(CN) - The Supreme Court on Tuesday agreed to wade into a 14-year-old class action brought by undocumented Muslims and Arabs who were rounded up on the thinnest of pretexts and abused in jail in the months following the 9/11 terror attacks.
Lead plaintiff Ibrahim Turkmen brought his class action in 2002, claiming that then-Federal Bureau of Investigation director Robert Mueller's directive to follow up on all of the 96,000 leads gleaned from a tip hotline he set up following the attacks created a dragnet that led to hundreds of mostly Muslim held in abusive custody at Metropolitan Detention Center in Brooklyn and Passaic County Jail in New Jersey.
Turkmen's lawsuit gained traction with the release of two scathing reports by the FBI's inspector general detailing how MDC officials slammed detainees against a wall, kept them in lockdown 23 hours a day, and placed them in solitary confinement.

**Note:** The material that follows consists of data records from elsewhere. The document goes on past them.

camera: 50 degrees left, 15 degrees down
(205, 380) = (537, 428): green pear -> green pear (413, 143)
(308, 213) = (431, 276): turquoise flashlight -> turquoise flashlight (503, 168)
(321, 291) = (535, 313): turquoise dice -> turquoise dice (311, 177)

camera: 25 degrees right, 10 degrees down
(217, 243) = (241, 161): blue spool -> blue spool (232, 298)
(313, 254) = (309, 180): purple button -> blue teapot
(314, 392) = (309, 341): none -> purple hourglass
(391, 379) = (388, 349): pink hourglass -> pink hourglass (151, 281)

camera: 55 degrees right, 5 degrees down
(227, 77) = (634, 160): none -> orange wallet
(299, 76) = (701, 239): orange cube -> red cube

The men blame discrimination for their rough treatment in custody.
Prison staff allegedly referred to the men as "camel[s]," "fucking Muslims," and "Arabic asshole[s]."

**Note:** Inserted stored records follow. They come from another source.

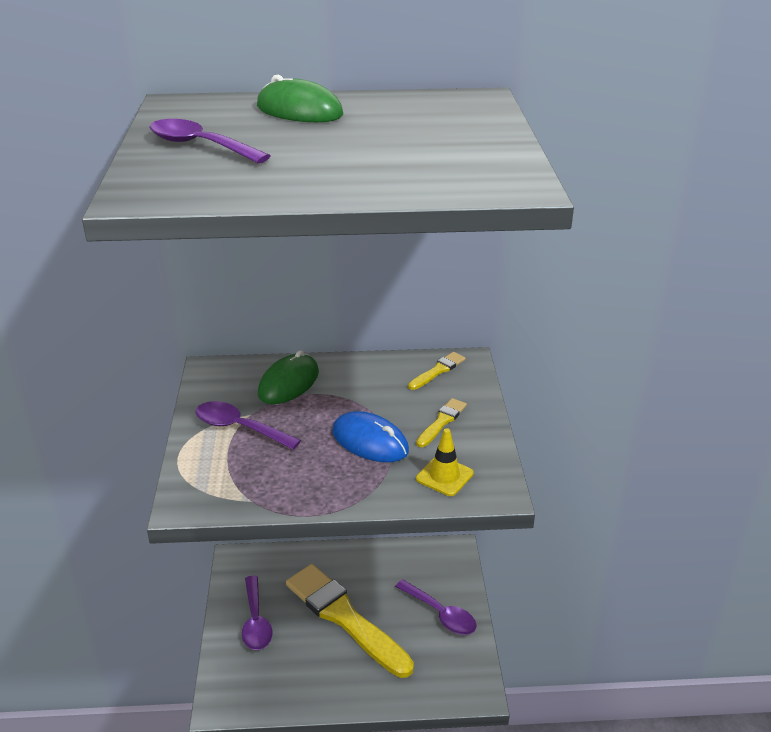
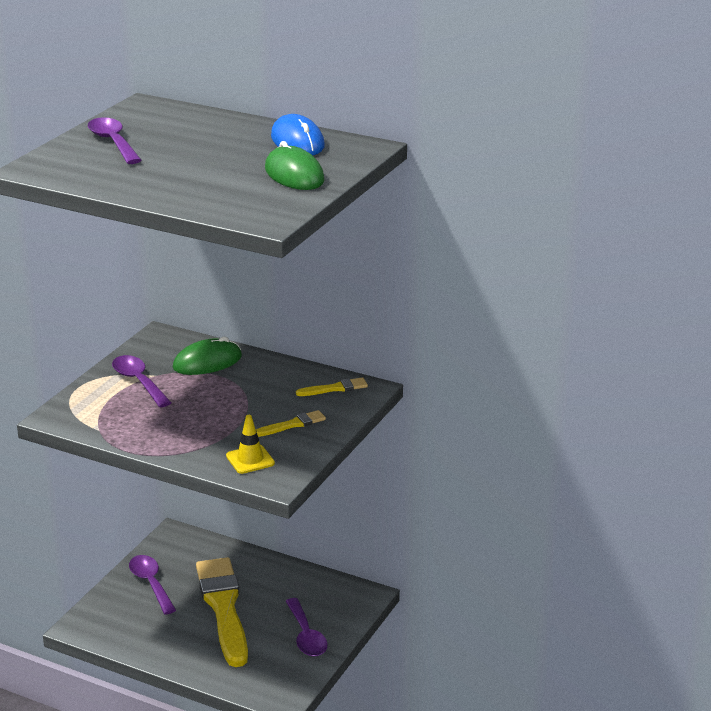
camera: 30 degrees right, 5 degrees down
(256, 621) = (151, 583): purple spoon -> purple spoon turned 135 degrees clockwise
(299, 111) = (216, 130): green mouse -> green mouse (294, 175)
(370, 441) = (222, 420): blue mouse -> blue mouse (297, 142)

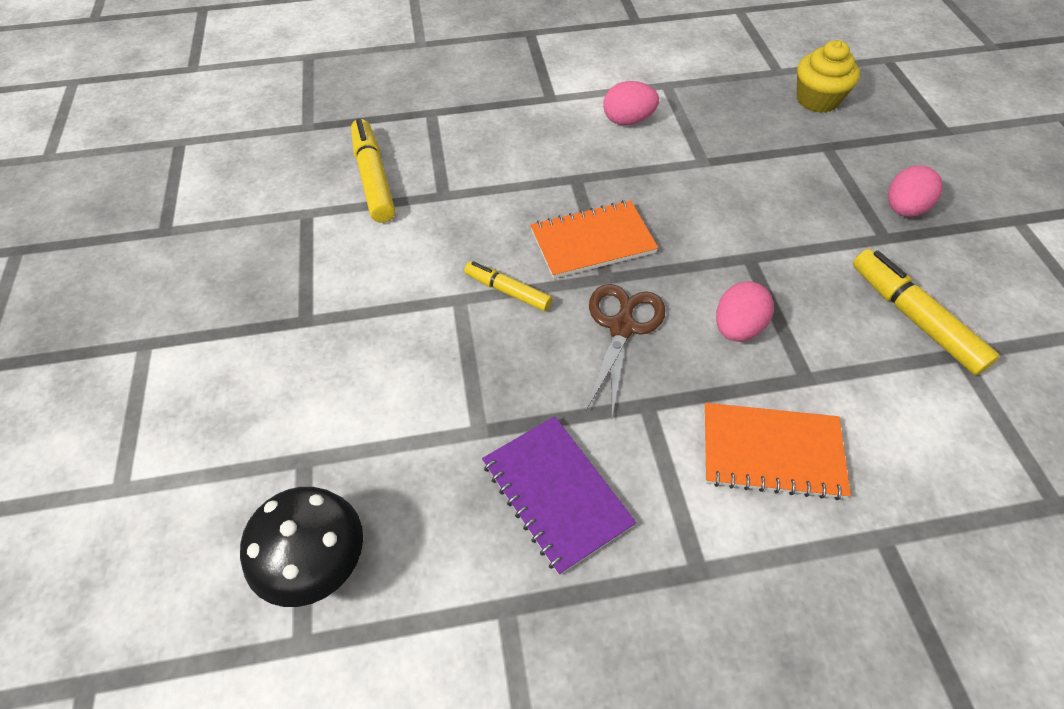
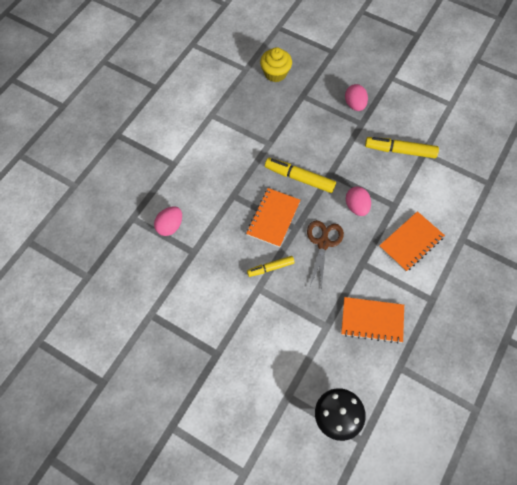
camera: 50 degrees left, 10 degrees up
(373, 179) = (155, 272): yellow marker -> yellow marker (299, 178)
(556, 494) = (372, 320): purple notebook -> orange notebook
(621, 327) = (323, 243): brown scissors -> brown scissors turned 45 degrees clockwise
(628, 120) = (218, 148): pink egg -> pink egg (170, 226)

Although officials said the lockups were a necessity given post-9/11 national security concerns, a Second Circuit panel ruled in 2015 that a climate of "hysteria" following the attacks caused the men's suffering and that it would take further discovery to determine whether "concern for the safety of our nation justified the violation of the constitutional rights on which this nation was built."
The panel ordered Mueller, former U.S. Attorney General John Ashcroft, former immigration chief James Ziglar and MDC wardens Dennis Hasty and James Sherman to face the class' due process, equal protection and conspiracy claims. Claims of class members held at Passaic County Jail were dismissed.

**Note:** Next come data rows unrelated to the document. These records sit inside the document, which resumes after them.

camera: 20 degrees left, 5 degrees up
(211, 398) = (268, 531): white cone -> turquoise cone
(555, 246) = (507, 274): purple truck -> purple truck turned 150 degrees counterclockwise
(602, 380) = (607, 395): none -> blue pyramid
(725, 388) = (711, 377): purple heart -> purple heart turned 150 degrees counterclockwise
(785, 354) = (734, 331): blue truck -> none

The full Second Circuit refused to revisit its panel's decision this past December, saying "it's time to move the case forward."
In taking up appeals brought by both the class and the government, the Supreme Court agreed to consider three questions: Whether the Second Circuit panel improperly refused the class' request for damages on their Fifth Amendment claims because the claims did not arise in a "new context" under Bivens v. Six Unknown Named Agents of Federal Bureau of Narcotics; whether the panel improperly denied Ziglar qualified immunity; and whether the panel improperly advanced the class' fourth amended complaint, which the government says relied on hypothetical possibilities, assumption and insinuations of discrimination not backed by evidence.
Per its custom, the high court did not comment on its decision to hear the case.